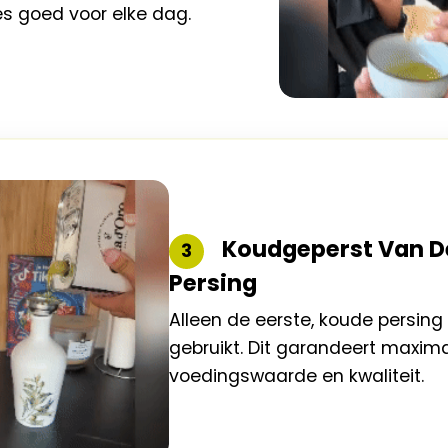
cies goed voor elke dag.
Koudgeperst Van De
3
Persing
Alleen de eerste, koude persing
gebruikt. Dit garandeert maxima
voedingswaarde en kwaliteit.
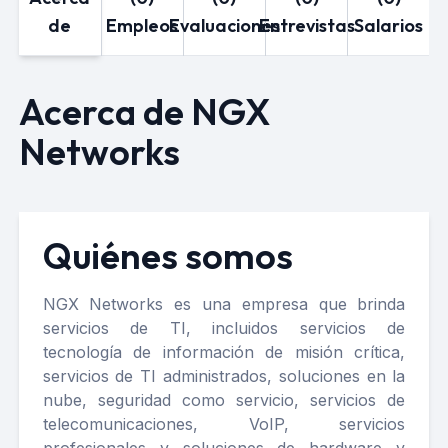
de
Empleos
Evaluaciones
Entrevistas
Salarios
Acerca de NGX
Networks
Quiénes somos
NGX Networks es una empresa que brinda
servicios de TI, incluidos servicios de
tecnología de información de misión crítica,
servicios de TI administrados, soluciones en la
nube, seguridad como servicio, servicios de
telecomunicaciones, VoIP, servicios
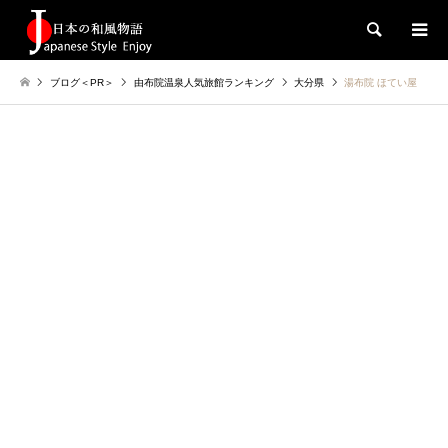
検索
ブログ＜PR＞
由布院温泉人気旅館ランキング
大分県
湯布院 ほてい屋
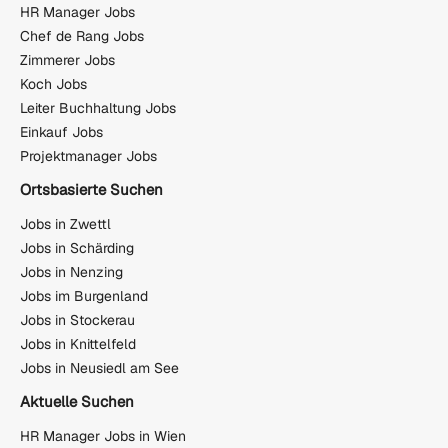
HR Manager Jobs
Chef de Rang Jobs
Zimmerer Jobs
Koch Jobs
Leiter Buchhaltung Jobs
Einkauf Jobs
Projektmanager Jobs
Ortsbasierte Suchen
Jobs in Zwettl
Jobs in Schärding
Jobs in Nenzing
Jobs im Burgenland
Jobs in Stockerau
Jobs in Knittelfeld
Jobs in Neusiedl am See
Aktuelle Suchen
HR Manager Jobs in Wien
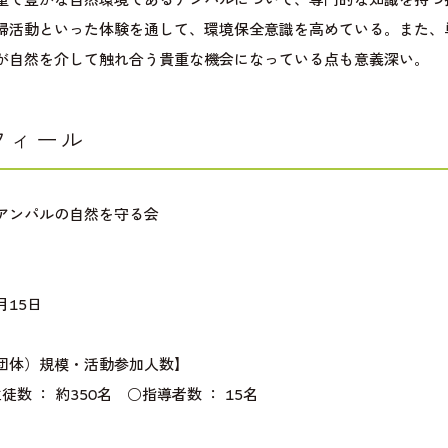
掃活動といった体験を通して、環境保全意識を高めている。また、
が自然を介して触れ合う貴重な機会になっている点も意義深い。
フィール
アンパルの自然を守る会
】
月15日
団体）規模・活動参加人数】
徒数 ： 約350名 ○指導者数 ： 15名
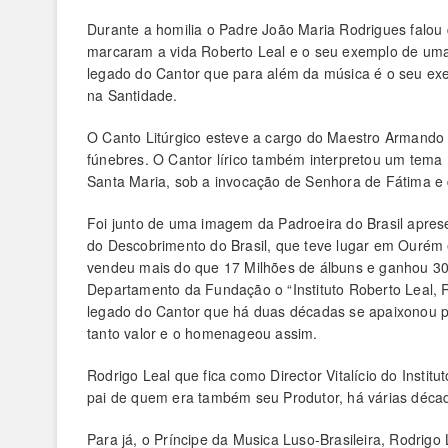
Durante a homilia o Padre João Maria Rodrigues falou
marcaram a vida Roberto Leal e o seu exemplo de uma
legado do Cantor que para além da música é o seu ex
na Santidade.
O Canto Litúrgico esteve a cargo do Maestro Armando 
fúnebres. O Cantor lírico também interpretou um tem
Santa Maria, sob a invocação de Senhora de Fátima e
Foi junto de uma imagem da Padroeira do Brasil apre
do Descobrimento do Brasil, que teve lugar em Ourém
vendeu mais do que 17 Milhões de álbuns e ganhou 30 
Departamento da Fundação o “Instituto Roberto Leal, Re
legado do Cantor que há duas décadas se apaixonou p
tanto valor e o homenageou assim.
Rodrigo Leal que fica como Director Vitalício do Instit
pai de quem era também seu Produtor, há várias déca
Para já, o Príncipe da Musica Luso-Brasileira, Rodrig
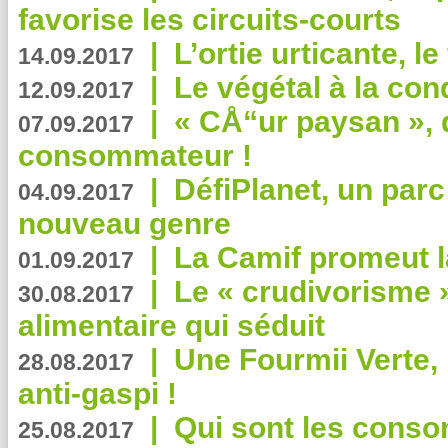
favorise les circuits-courts
|
L’ortie urticante, le
14.09.2017
|
Le végétal à la con
12.09.2017
|
« CÅ“ur paysan », 
07.09.2017
consommateur !
|
DéfiPlanet, un parc
04.09.2017
nouveau genre
|
La Camif promeut l
01.09.2017
|
Le « crudivorisme 
30.08.2017
alimentaire qui séduit
|
Une Fourmii Verte, 
28.08.2017
anti-gaspi !
|
Qui sont les cons
25.08.2017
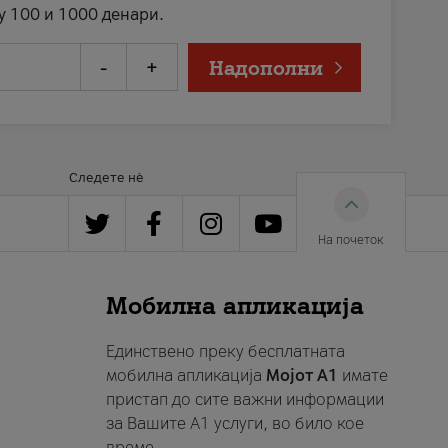
у 100 и 1000 денари.
-
+
Надополни
Следете нè
На почеток
Мобилна апликација
Единствено преку бесплатната
мобилна апликација
Мојот A1
имате
пристап до сите важни информации
за Вашите A1 услуги, во било кое
време.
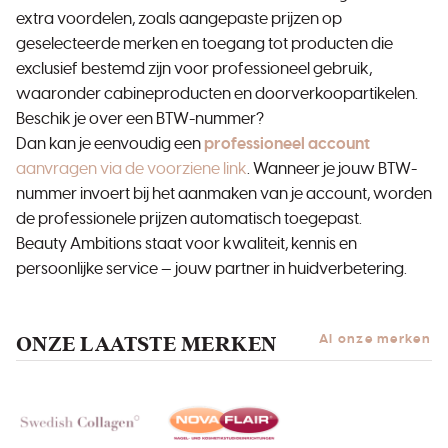
extra voordelen, zoals aangepaste prijzen op
geselecteerde merken en toegang tot producten die
exclusief bestemd zijn voor professioneel gebruik,
waaronder cabineproducten en doorverkoopartikelen.
Beschik je over een BTW-nummer?
Dan kan je eenvoudig een
professioneel account
aanvragen via de voorziene link
. Wanneer je jouw BTW-
nummer invoert bij het aanmaken van je account, worden
de professionele prijzen automatisch toegepast.
Beauty Ambitions staat voor kwaliteit, kennis en
persoonlijke service — jouw partner in huidverbetering.
ONZE LAATSTE MERKEN
Al onze merken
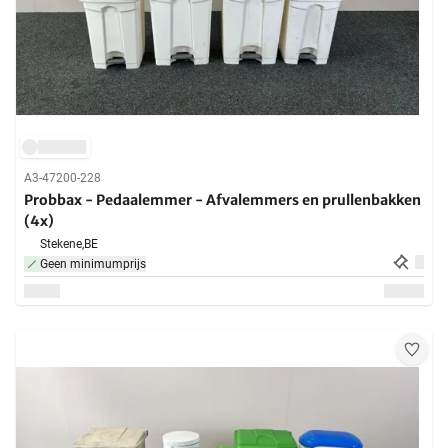
A3-47200-228
Probbax - Pedaalemmer - Afvalemmers en prullenbakken
(4x)
Stekene,
BE
Geen minimumprijs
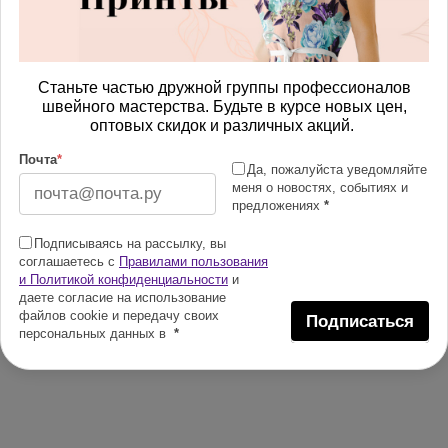
Станьте частью дружной группы профессионалов
швейного мастерства. Будьте в курсе новых цен,
оптовых скидок и различных акций.
Почта
*
Да, пожалуйста уведомляйте
меня о новостях, событиях и
предложениях
*
Подписываясь на рассылку, вы
соглашаетесь с
Правилами пользования
и Политикой конфиденциальности
и
даете согласие на использование
файлов cookie и передачу своих
Подписаться
персональных данных в
*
##############################
Exercise brief
Edit the text of all the records above by changing every "Jobs" to "Stellen" and leaving everything else as it is. Give back only the text, without the pictures.

Result
cies goed voor elke dag.
Koudgeperst Van De
3
Persing
Alleen de eerste, koude persing
gebruikt. Dit garandeert maxima
voedingswaarde en kwaliteit.
de
Empleos
Evaluaciones
Entrevistas
Salarios
Acerca de NGX
Networks
Quiénes somos
NGX Networks es una empresa que brinda
servicios de TI, incluidos servicios de
tecnología de información de misión crítica,
servicios de TI administrados, soluciones en la
nube, seguridad como servicio, servicios de
telecomunicaciones, VoIP, servicios
検索
ブログ＜PR＞
由布院温泉人気旅館ランキング
大分県
湯布院 ほてい屋
HR Manager Stellen
Chef de Rang Stellen
Zimmerer Stellen
Koch Stellen
Leiter Buchhaltung Stellen
Einkauf Stellen
Projektmanager Stellen
Ortsbasierte Suchen
Stellen in Zwettl
Stellen in Schärding
Stellen in Nenzing
Stellen im Burgenland
Stellen in Stockerau
Stellen in Knittelfeld
Stellen in Neusiedl am See
Aktuelle Suchen
HR Manager Stellen in Wien
掃活動といった体験を通して、環境保全意識を高めている。また、
が自然を介して触れ合う貴重な機会になっている点も意義深い。
フィール
アンパルの自然を守る会
】
月15日
団体）規模・活動参加人数】
徒数 ： 約350名 ○指導者数 ： 15名
Durante a homilia o Padre João Maria Rodrigues falou
marcaram a vida Roberto Leal e o seu exemplo de uma
legado do Cantor que para além da música é o seu ex
na Santidade.
O Canto Litúrgico esteve a cargo do Maestro Armando 
fúnebres. O Cantor lírico também interpretou um tem
Santa Maria, sob a invocação de Senhora de Fátima e
Foi junto de uma imagem da Padroeira do Brasil apre
do Descobrimento do Brasil, que teve lugar em Ourém
vendeu mais do que 17 Milhões de álbuns e ganhou 30 
Departamento da Fundação o “Instituto Roberto Leal, Re
legado do Cantor que há duas décadas se apaixonou p
tanto valor e o homenageou assim.
Rodrigo Leal que fica como Director Vitalício do Instit
pai de quem era também seu Produtor, há várias déca
Para já, o Príncipe da Musica Luso-Brasileira, Rodrig
favorise les circuits-courts
|
L’ortie urticante, le
14.09.2017
|
Le végétal à la con
12.09.2017
|
« CÅ“ur paysan », 
07.09.2017
consommateur !
|
DéfiPlanet, un parc
04.09.2017
nouveau genre
|
La Camif promeut l
01.09.2017
|
Le « crudivorisme 
30.08.2017
alimentaire qui séduit
|
Une Fourmii Verte, 
28.08.2017
anti-gaspi !
|
Qui sont les cons
25.08.2017
у 100 и 1000 денари.
-
+
Надополни
Следете нè
На почеток
Мобилна апликација
Единствено преку бесплатната
мобилна апликација
Мојот A1
имате
пристап до сите важни информации
за Вашите A1 услуги, во било кое
време.
extra voordelen, zoals aangepaste prijzen op
geselecteerde merken en toegang tot producten die
exclusief bestemd zijn voor professioneel gebruik,
waaronder cabineproducten en doorverkoopartikelen.
Beschik je over een BTW-nummer?
Dan kan je eenvoudig een
professioneel account
aanvragen via de voorziene link
. Wanneer je jouw BTW-
nummer invoert bij het aanmaken van je account, worden
de professionele prijzen automatisch toegepast.
Beauty Ambitions staat voor kwaliteit, kennis en
persoonlijke service — jouw partner in huidverbetering.
ONZE LAATSTE MERKEN
Al onze merken
A3-47200-228
Probbax - Pedaalemmer - Afvalemmers en prullenbakken
(4x)
Stekene,
BE
Geen minimumprijs
Станьте частью дружной группы профессионалов
швейного мастерства. Будьте в курсе новых цен,
оптовых скидок и различных акций.
Почта
*
Да, пожалуйста уведомляйте
меня о новостях, событиях и
предложениях
*
Подписываясь на рассылку, вы
соглашаетесь с
Правилами пользования
и Политикой конфиденциальности
и
даете согласие на использование
файлов cookie и передачу своих
Подписаться
персональных данных в
*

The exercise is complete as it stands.